Development of the row
The 12 different pitches of Western music are arranged into a series, or TONE ROW, creating an order of intervals.
Serial music is NOT about the pitches; it is about the intervals that are formed between pitches and the order in
which they occur. The first tone row in a given Serial composition is automatically called the PRIME (P) form of
the row.

The prime row can then be transposed to 12 different pitch levels without changing the order of intervals.
The prime row can be turned upside down (the same intervals moving in the opposite direction) without
disrupting the order of intervals. This is the INVERSION (I) and can also be transposed to 12 different pitch levels.

The prime row can be played backwards (the same intervals in the reverse order) without disrupting the order of
intervals. This is the RETROGRADE (R) and can also be transposed to 12 different pitch levels.
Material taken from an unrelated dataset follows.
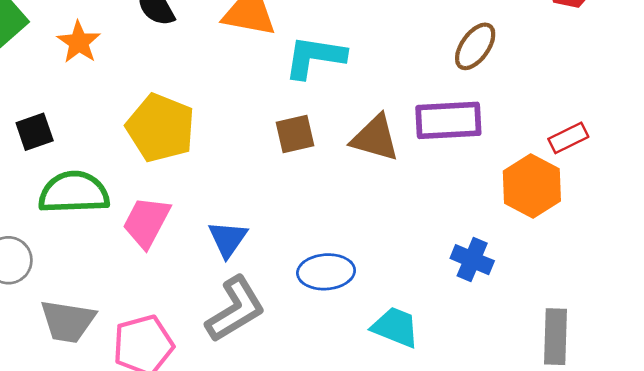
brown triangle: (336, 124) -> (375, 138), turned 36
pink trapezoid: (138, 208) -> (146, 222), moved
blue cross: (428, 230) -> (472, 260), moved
The inverted form of the row can be played backwards (the same intervals in the opposite directions and
reversed) without disrupting the order of intervals, This is the RETROGRADE INVERSION (RI) and can also be
transposed to 12 different pitch levels.

The final count is 48 possible row presentations:
12 transposed primes
12 transposed inversions
12 transposed retrogrades
12 transposed retrograde inversions.
As Schnberg originally intended, the complete series of pitches must be heard before any pitch is allowed to
repeat (this does not include reiterations of the same note).